In the text on research lessons, what must any trick you come up with also be applied to for a fair comparison?

#### Selected text ####

My proposal was to use a task-specific segmenter model, which is a classifier that given a sequence of text tokens (and optionally some audio features) decides whether or not this is a complete segment.

Lessons learned

Keep in mind that most of these ideas are shaped by the fact that my PhD was quite applied (my research group has many technology transfer contracts) and that I’m also working on an applied research position in industry. If your sole focus is trying new ideas and you don’t care to whether these are actually used later, some of these points might not be so relevant. Of course, they might also be wrong and you are quite free to disagree with them.

I’m a strong believer in open and collaborative science, and to me, a successful research idea (more about this on a future blog post) is not one that is merely published, but rather an idea that has a long lasting impact and that is adopted by the community. These lessons are not only focused on the part about getting your paper accepted, but rather on the whole lifecycle of the idea, which ideally includes some future refinements.

I have collected my ideas into a list of Do’s and Don’ts. I will give some general overview for each one, and then I will try to illustrate it with some example.

Do: Follow good engineering practices

Unfortunately, software quality seems to be one of the first things that is sacrificed in the pursuit of new publications. In fact, if one wishes to maximize the number of publications, it might be an OK strategy to implement something very quickly to try to get some publishable results, but this tends to lead to problems later down the road. There is this tendency to think that research code is a disposable tissue that can be discarded after you get a publication, but if your idea is promising, it probably means that there are many ways that it can be expanded.

If you spend a little bit more time in writing quality code and documentation, the task of following up on this will be significantly easier for you or other researchers that want to build on top of it. Even if you never plan on releasing the code, your future self will thank you. Due to the nature of the publication process, as well as the fact that experiments take a long time to run, is not unusual to be involved in multiple projects at the same time, and come back to each one every couple of days/weeks/months. I don’t know about you, but unless I document everything, I forget most of the details of my codebase in very little time. This is one of the main reasons why I think that it is not just a matter of learning proper development practices, but that there is a very real return in productivity gained by developing quality software.

Do: Keep it (conceptually) simple

In the current SOTA-chasing climate, it is quite difficult to avoid the temptation of trying dozens of different tweaks just to shave a couple decimal points from the leaderboard, but this might not be the best use of your time.

It is important to not lose track of the actual research questions (RQ) you are trying to answer in your work. Before implementing something, ask yourself, is this feature related to the main claims of the paper, or is it just another “trick” to try to surpass the competition? Keep it mind that, for a fair comparison, any trick you come up with should also be applied to your selected baseline.

Of course, this doesn’t mean that you should completely ignore system performance. I’m a strong believer that any research idea should be tested with a somewhat realistic setup, otherwise your findings might not translate to the real world. Focusing too much on performance rather than your main RQs makes it difficult to know where are improvements actually coming from, but can add a significant amount of complexity to the codebase.

#### Data shown ####

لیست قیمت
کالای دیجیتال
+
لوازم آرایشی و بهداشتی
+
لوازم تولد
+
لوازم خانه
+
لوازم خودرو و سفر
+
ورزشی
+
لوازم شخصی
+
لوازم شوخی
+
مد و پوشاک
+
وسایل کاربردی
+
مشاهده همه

####

*Response area*:
Your selected baseline.